Diesmal widmet er sich nicht dem Klimawandel, sondern dem System USA als solchem, wobei mich nicht ausschließlich der Blick über den großen Teich interessiert (schon gar nicht die Hoffnung, etwaige anti-amerikanische Einstellungen bestätigt zu sehen, die mir zudem eh ziemlich fremd sind), sondern besonders auch die Parallelen zu unserer Lage hier und der Lage der "westlichen Welt" im Allgemeinen.
Interessant wird das Ganze natürlich schon durch seine Perspektive als ehemaliger Spitzenpolitiker, der jetzt mit dem Wissen, wies intern läuft, von außen auf das Ganze schaut (beinhaltet natürlich auch das Risiko, daß sich dort ein gescheiterter Präsidentschaftskandidat nur etwas Frust von der Seele schreiben will, macht imho aber nicht den Eindruck, als wäre das sein (hautpsächliches) Motiv).

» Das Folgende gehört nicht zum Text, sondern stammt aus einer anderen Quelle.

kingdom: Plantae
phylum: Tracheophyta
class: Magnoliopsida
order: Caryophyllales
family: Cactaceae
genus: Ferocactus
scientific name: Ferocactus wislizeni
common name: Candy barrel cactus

Ein paar Zitate aus dem Artikel:
Er will aufrütteln. "Amerikas Demokratie ist in Gefahr", postuliert er dramatisch. Diese Gefahr drohe nicht von außen, sondern von innen. Und zwar von eigennützigen Plutokraten, von selbstgerechten Theokraten, von strategischen Panikmachern, von einem korrupten System, vom Zusammenbruch der Kommunikation, von Gleichgültigkeit, Ignoranz, Ungebildetheit, Angst und den Medien als Handlangern dieser Show.

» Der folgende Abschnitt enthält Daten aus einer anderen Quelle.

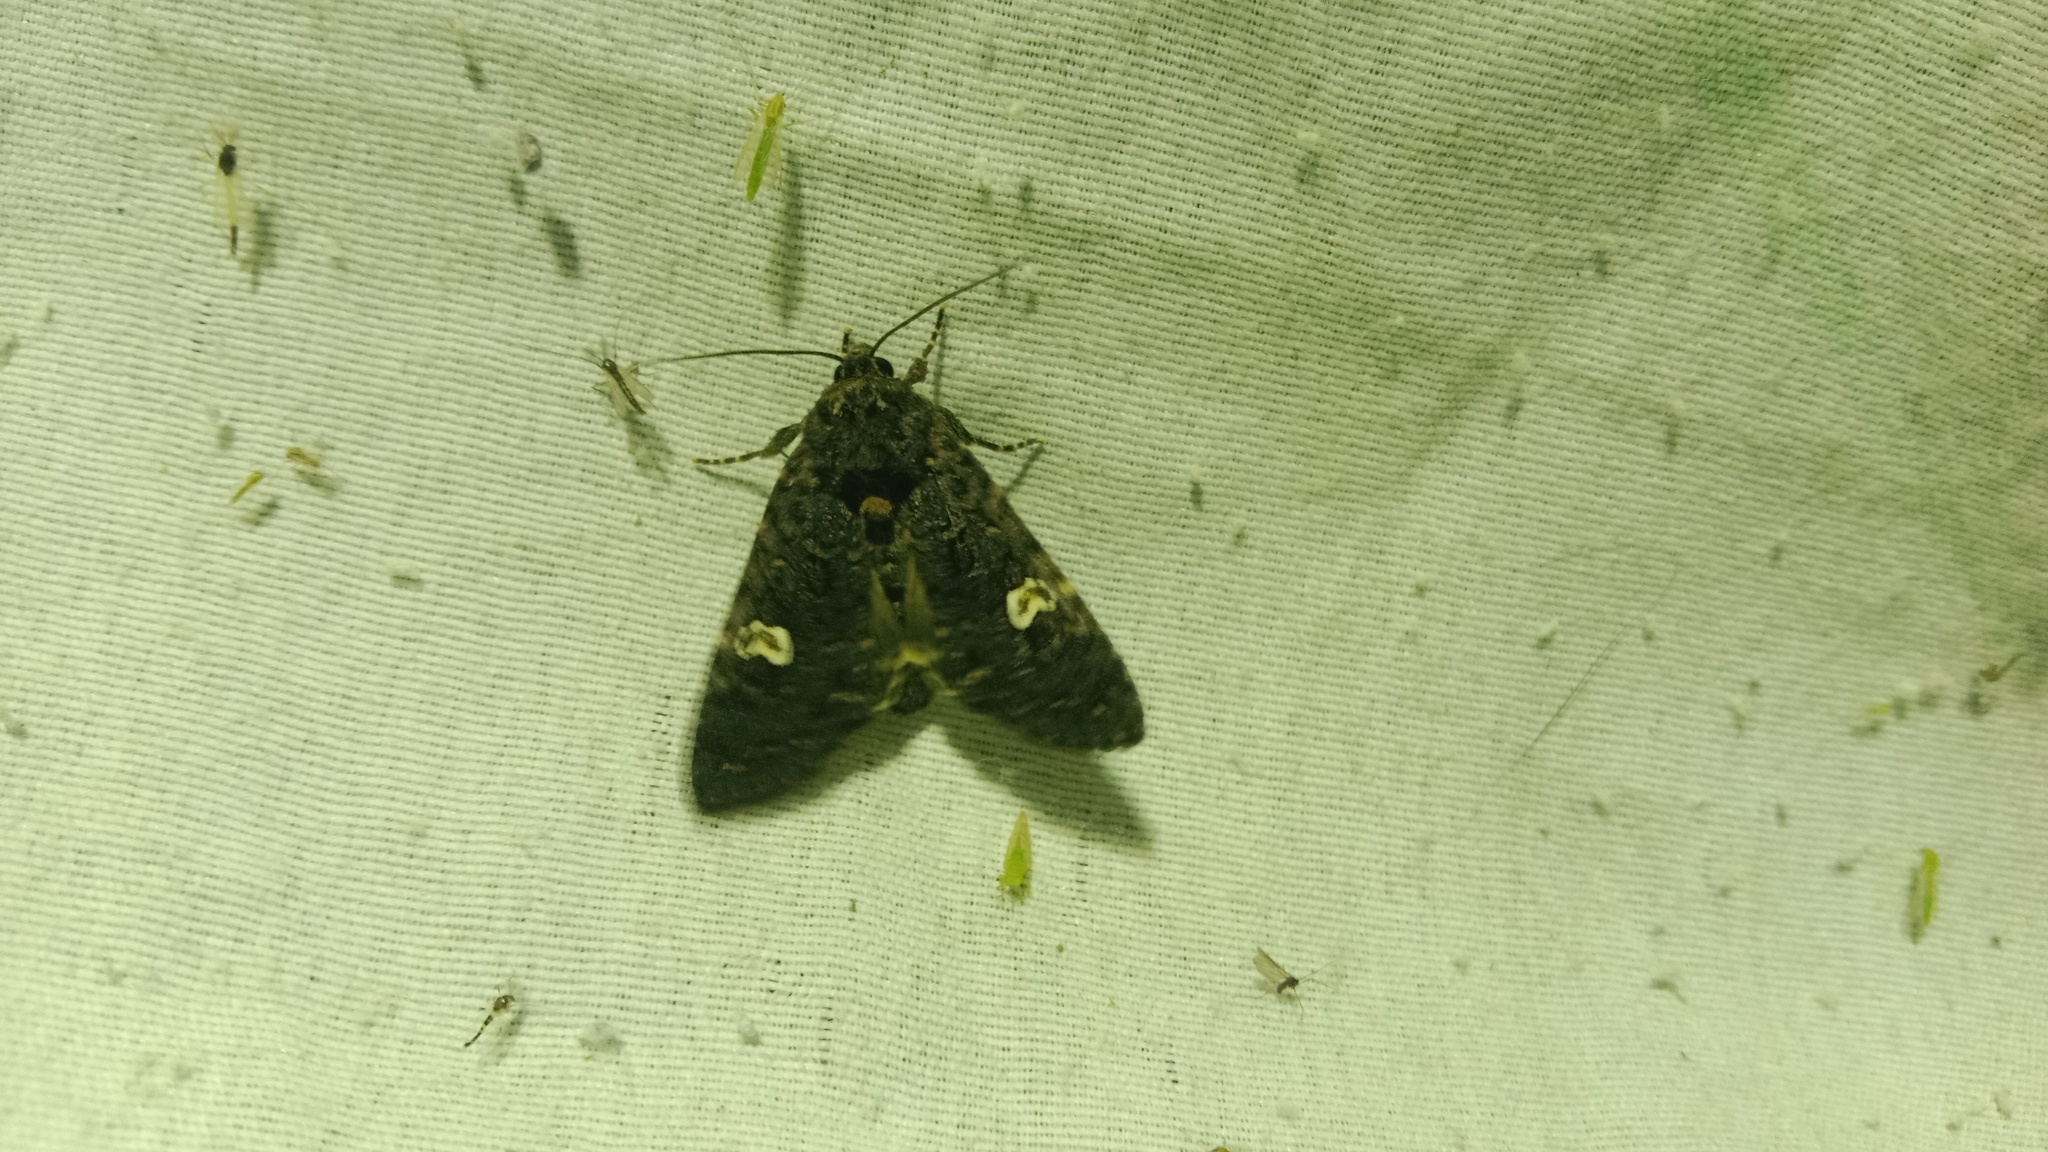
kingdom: Animalia
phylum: Arthropoda
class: Insecta
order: Lepidoptera
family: Noctuidae
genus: Melanchra
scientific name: Melanchra persicariae
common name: Dot moth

Am detailliertesten - und überzeugendsten - aber macht sich Gore über die "Medien-Machiavellis" her: Journalismus sei zum Entertainment verkommen, und das Fernsehen - ein Werkzeug der Manipulation mit dem einzigen Auftrag, Werbegelder einzufahren - flankiere mit seiner "Simulation von Realität" die "beispiellose und andauernde Kampagne der Massentäuschung" des Weißen Hauses nur.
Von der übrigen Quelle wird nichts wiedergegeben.